Tax Reliefs That Reduce Your Chargeable Income
Singapore's tax relief system is extensive. Most tax residents qualify for at least three or four reliefs that meaningfully reduce their taxable income. The most universally applicable relief is the Earned Income Relief (EIR). If you are below age 55, you automatically receive $1,000 of EIR. From age 55 to 59, this rises to $6,000. At 60 and above, it reaches $8,000. Handicapped taxpayers receive higher relief amounts at each age band.
CPF Relief allows you to deduct your employee CPF contributions from taxable income. For employees aged 55 and below, the employee CPF contribution rate is 20% of ordinary wages, subject to the Ordinary Wage Ceiling of $6,800 per month. This means the maximum annual CPF Relief for a typical salaried employee aged below 55 is $6,800 x 12 x 20% = $16,320. Your employer's CPF contributions are not claimable — only your own employee share qualifies.
The Supplementary Retirement Scheme (SRS) is a voluntary savings scheme that gives you an immediate tax deduction on contributions. Singapore citizens and permanent residents can contribute up to $15,300 per year. Every dollar you contribute directly reduces your chargeable income, making SRS particularly valuable for higher-income taxpayers. SRS withdrawals in retirement are taxed at 50% of the prevailing rate, providing a long-term tax advantage.
NSman Relief rewards those who have completed National Service. Operationally ready NSmen receive $1,500 annually; key appointment holders receive $3,500. Wives and parents of NSmen can claim $750. Parent Relief provides $5,500 per dependent parent (or $9,000 for a handicapped parent) who lives with you and is not separately maintained. Course Fees Relief of up to $5,500 and Life Insurance Relief of up to $5,000 (where CPF contributions are below $5,000) round out the most commonly claimed reliefs.
Singapore vs Other Countries: Why the Tax Rate Is Competitive
Singapore is consistently ranked among the world's most tax-competitive jurisdictions for personal income. The top marginal rate of 24% applies only above $320,000 — a threshold that very few residents reach. By comparison, the UK's top rate is 45% from £125,140, Australia's top rate is 47% above A$180,000, and the US federal top rate is 37% above US$578,125, with additional state taxes in most states.
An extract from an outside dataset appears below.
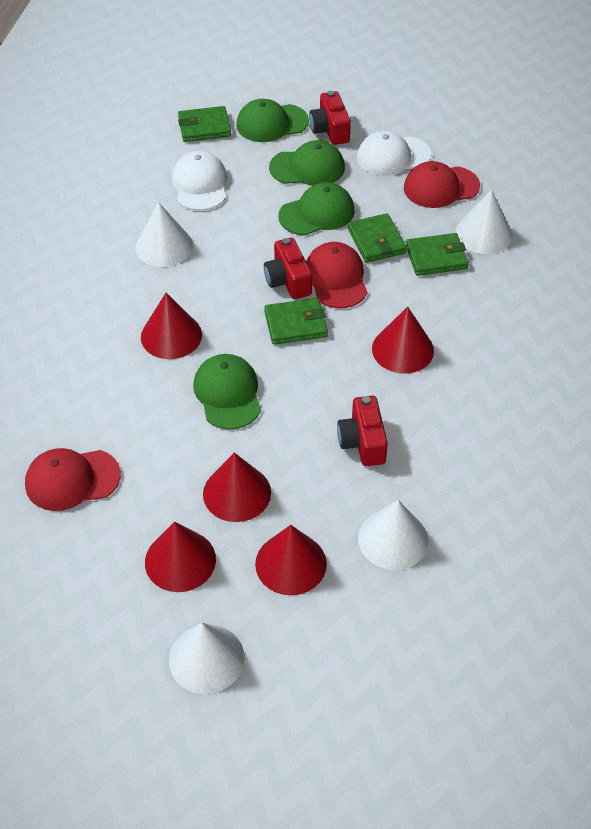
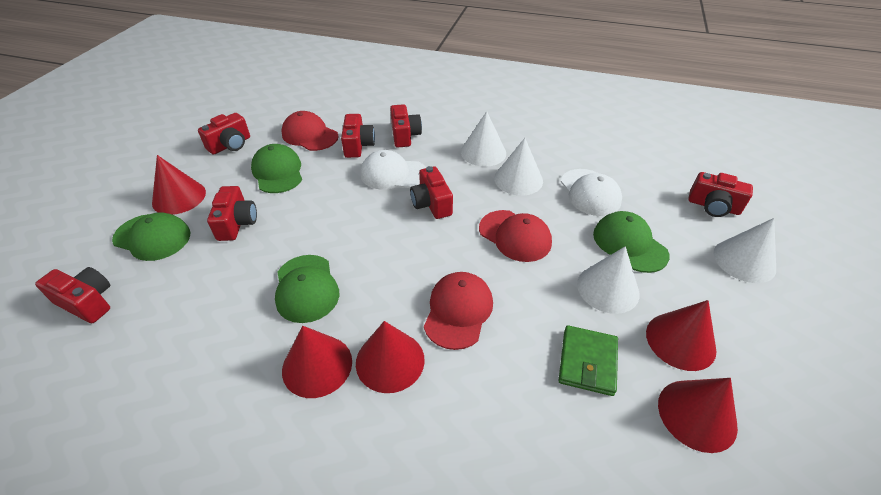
green wallet: 4 -> 1
red camera: 3 -> 7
For middle-income earners in Singapore — those earning between $60,000 and $120,000 — the effective tax rate (after reliefs) typically falls between 4% and 9%. A Singapore resident earning SGD $80,000 with standard CPF Relief and Earned Income Relief pays around $3,000 to $4,500 in income tax per year, an effective rate of 3.7% to 5.6% on total income. This is substantially lower than the effective rates on comparable incomes in most developed economies.
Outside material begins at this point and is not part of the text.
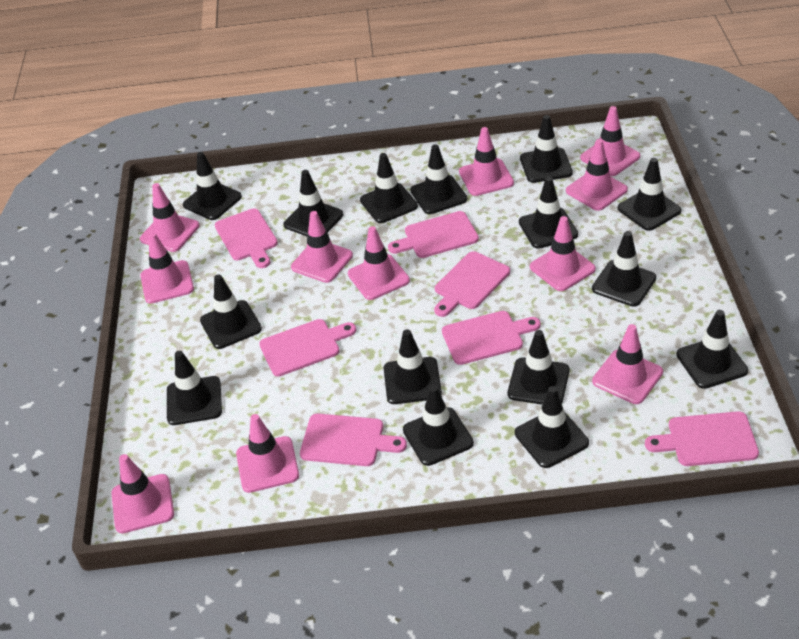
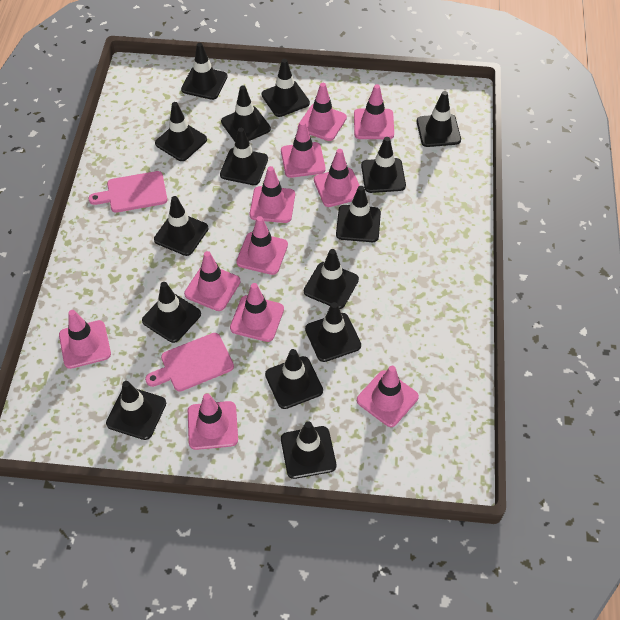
pink cutting board: 7 -> 2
Singapore also benefits from its extensive network of over 90 double taxation agreements (DTAs) with countries around the world. If you are a Singapore tax resident who receives income from a DTA partner country, you can generally claim a tax credit or exemption in Singapore for tax already paid in that country, preventing double taxation. For expatriates who maintain income streams in their home country, this network is a significant advantage.
Finally, Singapore imposes no tax on capital gains. Profits from selling shares, property (subject to the seller's stamp duty rules), or other capital assets are not taxable. Dividends from Singapore companies are generally tax-exempt at the individual level under the one-tier tax system — the company has already paid corporate tax on those profits. This makes Singapore particularly attractive for investors, entrepreneurs, and business owners who want to keep more of their returns.